Due lutti hanno colpito, uno dopo l'altro, il Piccolo Rifugio di Ferentino. Sono tornate alla casa del Padre due volontarie della Carità, due figure storiche che hanno dedicato la propria vita alla missione in Brasile tra i più bisognosi, sulle orme di Lucia Schiavinato, fondatrice del Piccolo Rifugio. Luisa Orenti e Felicita Casti sono venute a mancare in questi giorni e una tristezza infinita regna nella struttura ferentinate.
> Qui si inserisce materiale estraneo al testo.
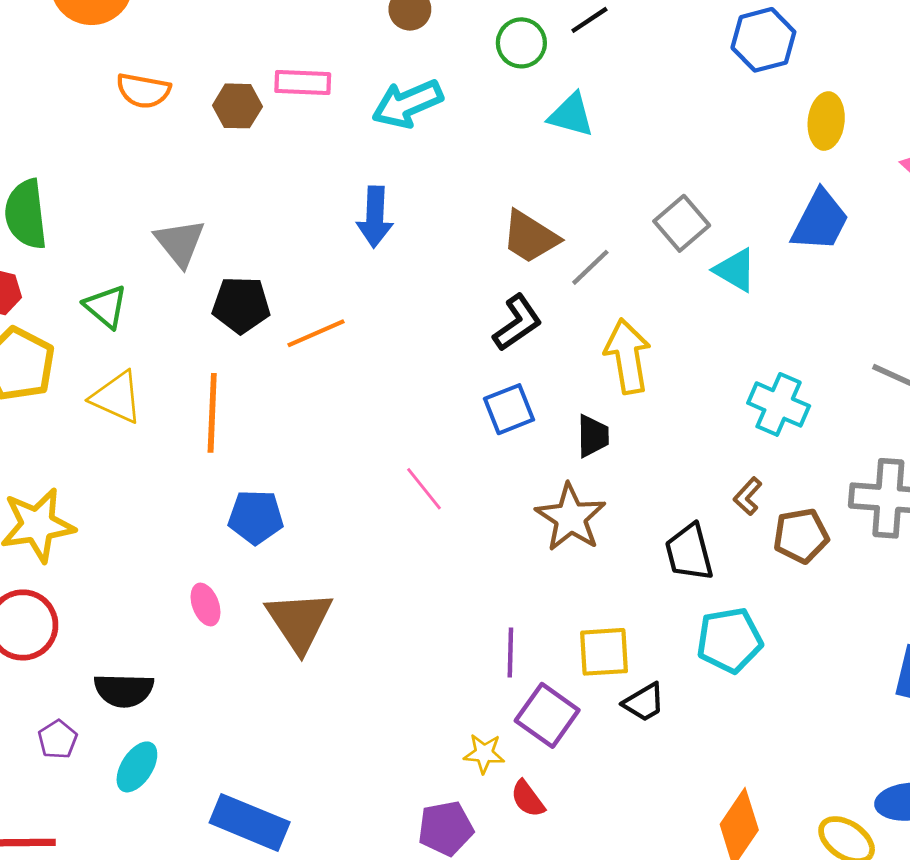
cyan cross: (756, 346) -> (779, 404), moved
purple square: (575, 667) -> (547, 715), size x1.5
Due vite dedicate al servizio ai poveri in Brasile e proseguite a Ferentino per oltre 10 anni, nella casa che dal 1957 è famiglia per persone con disabilità.

Felicita Casti, 31 anni con gli indios come insegnante, infermiera, contadina, carpentiere, catechista, si è spenta all'età di 89 anni. Originaria di San Sperate (Sardegna), partì missionaria per il Brasile con Schiavinato il 31 marzo 1964. In Brasile, al servizio dei più poveri, rimase 40 anni: prima a Itaberaba e nel lebbrosario di Aguas Claras a Salvador; poi nel Maranhão e ancora per 31 anni in Amazzonia. Qui visse tra gli indios Tikuna, da sola, condividendo con loro la quotidianità nella foresta. Fu anche responsabile di alcune comunità indigene lungo le rive del fiume Yavarì. Un'esperienza raccontata in una edizione del calendario di Frate Indovino, in un documentario sulla sua vita che ha ispirato il film "Un giorno devi andare" di Giorgio Diritti. Felicita tornò in Italia perché chiamata alla presidenza dell'istituto secolare Volontarie della Carità.
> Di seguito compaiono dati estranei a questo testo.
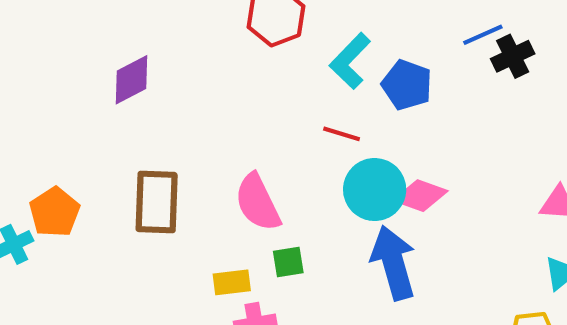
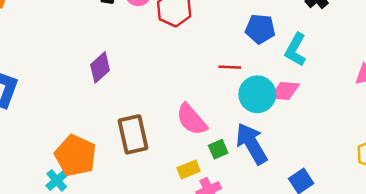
cyan L-shape: (350, 61) -> (296, 50), moved
orange pentagon: (55, 212) -> (75, 156), size x1.4
blue arrow: (393, 263) -> (252, 144), moved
Luisa Orenti, 86 anni, dapprima missionaria coi Servi di Maria di Bologna, conobbe le Volontarie della Carità e Lucia Schiavinato in Brasile. Ha lavorato a lungo a Rio Branco, con il prelato dom Moacyr Grechi; poi per la diocesi di Grajaù, nel Maranhão; infine a Bahia, in Salvador, prima tornare in Italia. I funerali delle volontarie si sono svolti nella chiesa Santa Maria degli Angeli.